引用文本 |

TokenLearner

recollect：

[ViT 2020] AN IMAGE IS WORTH 16X16 WORDS: TRANSFORMERS FOR IMAGE RECOGNITION AT SCALE，Google，开启了vision transformer的固定范式，都是切割patches作为tokens，这也对应了文本的词/字符切割，但是一个patch和一个词向量的信息量是不一样的（像素信息更低级）

[TokenLearner 2022] TokenLearner: What Can 8 Learned Tokens Do for Images and Videos? Google，使用更少数量的、能够挖掘重要信息的learnable tokens，

repo：https://github.com/google-research/scenic/tree/main/scenic/projects/token_learner

unofficial keras repo：https://github.com/ariG23498/TokenLearner

TokenLearner: What Can 8 Learned Tokens Do for Images and Videos?

动机
- tokens
  - previous：densely sampled patches
  - ours：a handful of adpatively learned tokens
- learn to mine important tokens in visual data
  - find a few import visual tokens
  - enable long range pair-wise attention
- applicable to both image & video tasks
  - strong performance
  - computationally more efficient
- comparable results are verified on classifications tasks
  - 与state-of-the-arts on ImageNet对比
  - video datasets, including Kinetics-400, Kinetics-600, Charades, and AViD
论点
- the main challenge of ViTs
  - require too many tokens：按照16x16的切割方式，512x512的图像也对应着1024个tokens
  - transformer block的computation和memory是基于token length平方型增长的
  - 因此限制了larger image/longer video
- thus we propose TokenLearner
  - a learnable module
  - take image as input
  - generates a small set of tokens
  - idea很直接：找到图像的重点区域regions-of-importance，然后用重点区域生成token
  - 实验发现保留8-16个（之前transformer block通常保留200-500通道数）就能够保持甚至提升精度，同时降低flops
方法
- TokenLearner
  - formulation
    - a space-time tensor input $X$：$X \in R^{T \times H \times W \times C}$
    - a temporal slice $X_t$：$X_t \in R^{H \times W \times C}$
    - T是时间维度，如果是image的话T=1，HWC是常规的长/宽/通道数
    - for every time frame t，we learn to generate a series of tokens $Z_t$ from the input frame $X_t$：$Z_t=[z_i]_{i=1}^S$
    - thus we use a tokenizer function $A_i$：$z_i=A_i(X_t)$，adaptively selects important combination of pixels
    - 这样的function我们有S个，而且S远远小于HW，通常S=8
  - tokenizer function
    - implemented with a spatial attention mechanism
    - 首先生成一个spatial weight map (size HW1)

给定记录 |
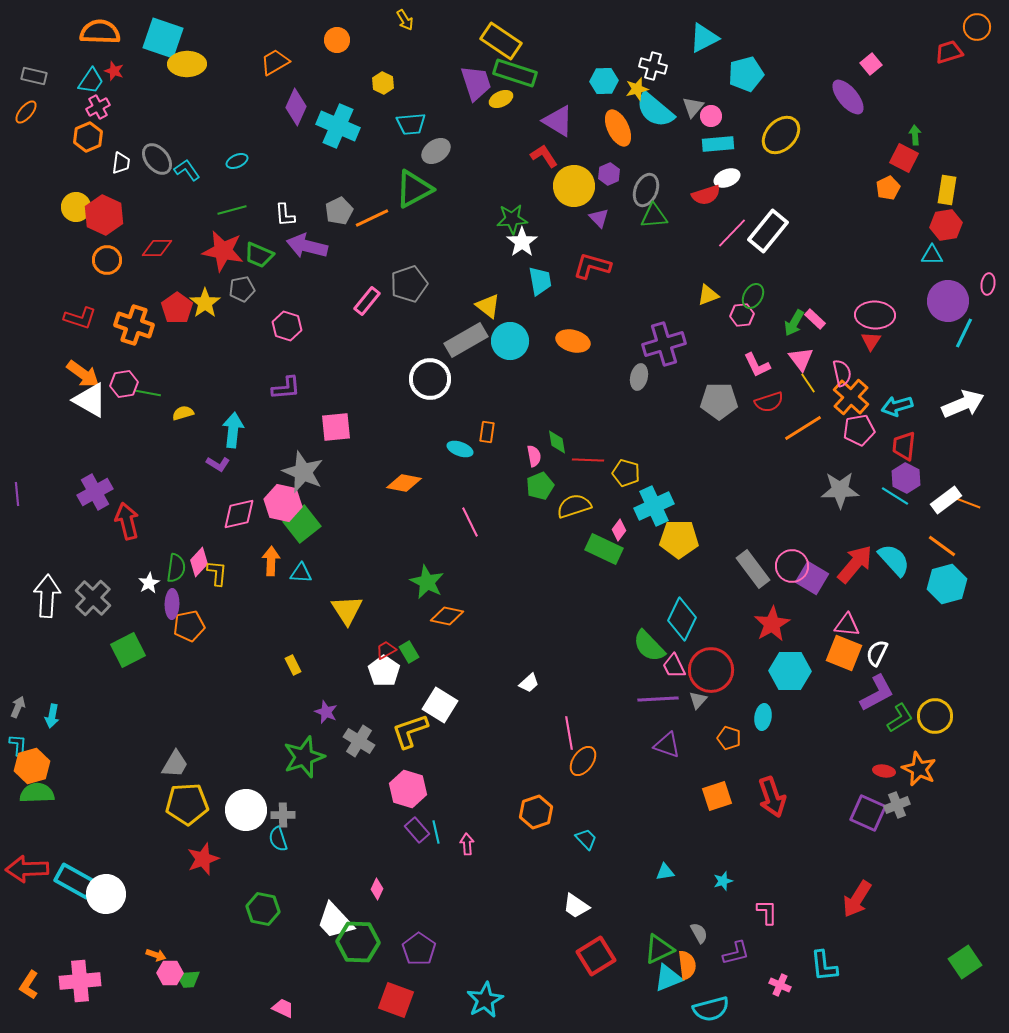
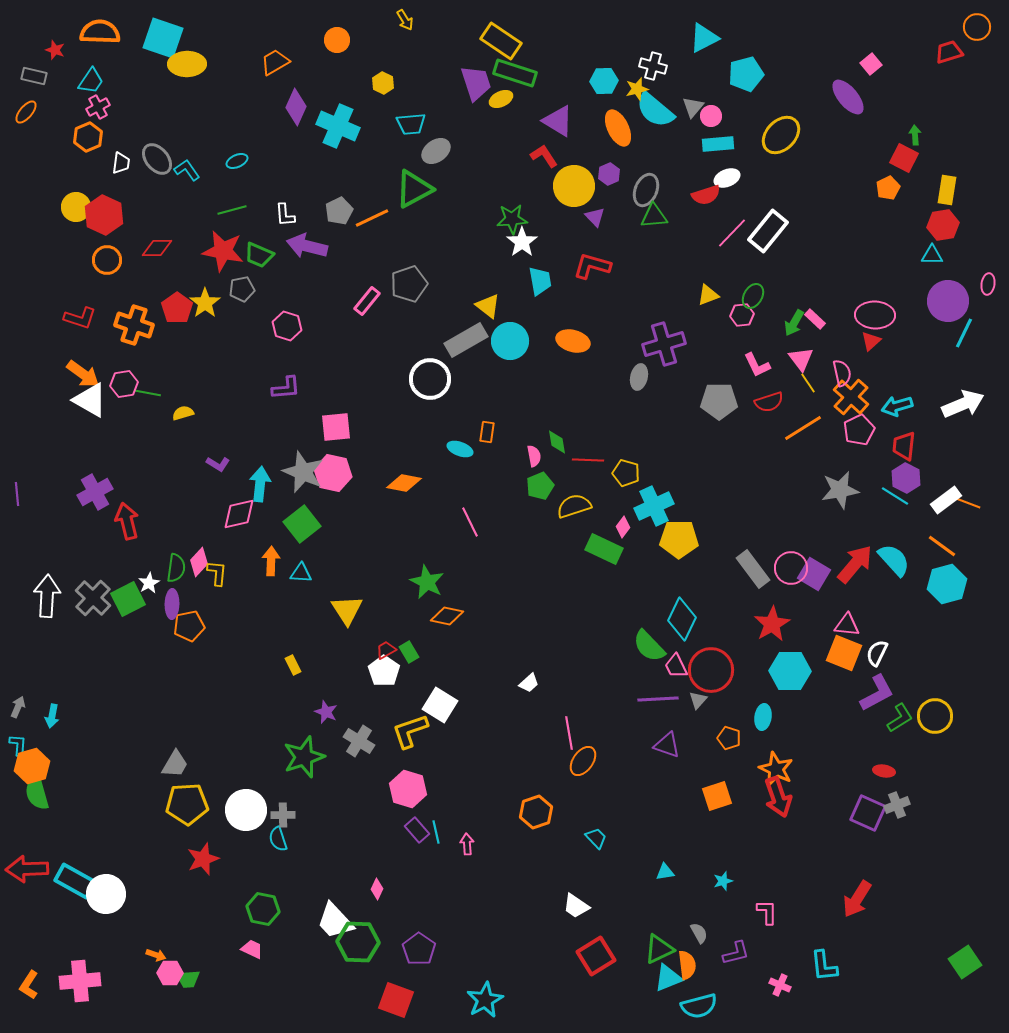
red star at (114, 71): moved 59 px left, 21 px up
purple triangle at (599, 218): moved 4 px left, 1 px up
red hexagon at (946, 225): moved 3 px left
red triangle at (871, 341): rotated 15 degrees clockwise
cyan arrow at (233, 430): moved 27 px right, 54 px down
pink pentagon at (859, 430): rotated 16 degrees counterclockwise
gray star at (840, 490): rotated 9 degrees counterclockwise
pink hexagon at (283, 503): moved 50 px right, 30 px up
pink diamond at (619, 530): moved 4 px right, 3 px up
pink circle at (792, 566): moved 1 px left, 2 px down
purple square at (812, 578): moved 2 px right, 4 px up
green square at (128, 650): moved 51 px up
pink trapezoid at (674, 666): moved 2 px right
orange star at (919, 769): moved 143 px left
green semicircle at (37, 793): rotated 104 degrees counterclockwise
red arrow at (772, 797): moved 6 px right
cyan trapezoid at (586, 839): moved 10 px right, 1 px up
pink trapezoid at (283, 1008): moved 31 px left, 59 px up
cyan semicircle at (711, 1009): moved 12 px left, 3 px up
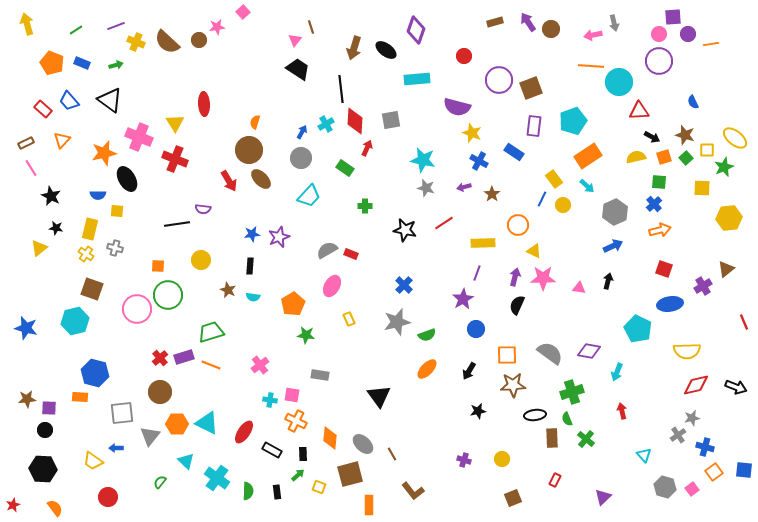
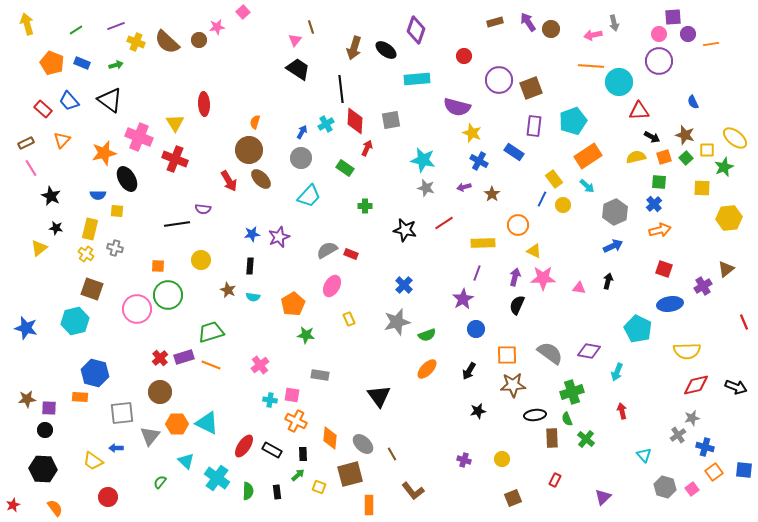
red ellipse at (244, 432): moved 14 px down
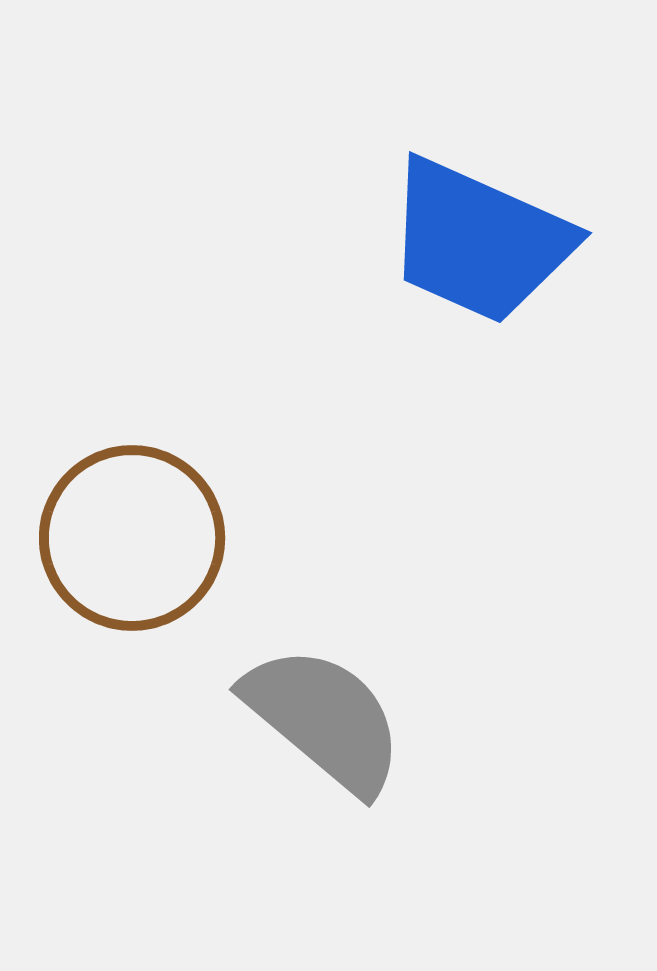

任务与练习 |
[A] 请根据引用文本回答以下问题：
(i) 按16x16的切割方式，512x512的图像对应多少个tokens？
(ii) 实验发现保留多少个token就能保持甚至提升精度？
(iii) 如果输入是image，时间维度T等于多少？
[B] 请原样输出记录中从开头到包含“pink hexagon at”的那一行为止的所有行（首尾两行都包括在内），答案中不要写入图片行。
这些记录与引用文本没有任何关系。

参考答案 |
[A]
(i) 1024个tokens。
(ii) 8-16个。
(iii) T=1。

[B]
red star at (114, 71): moved 59 px left, 21 px up
purple triangle at (599, 218): moved 4 px left, 1 px up
red hexagon at (946, 225): moved 3 px left
red triangle at (871, 341): rotated 15 degrees clockwise
cyan arrow at (233, 430): moved 27 px right, 54 px down
pink pentagon at (859, 430): rotated 16 degrees counterclockwise
gray star at (840, 490): rotated 9 degrees counterclockwise
pink hexagon at (283, 503): moved 50 px right, 30 px up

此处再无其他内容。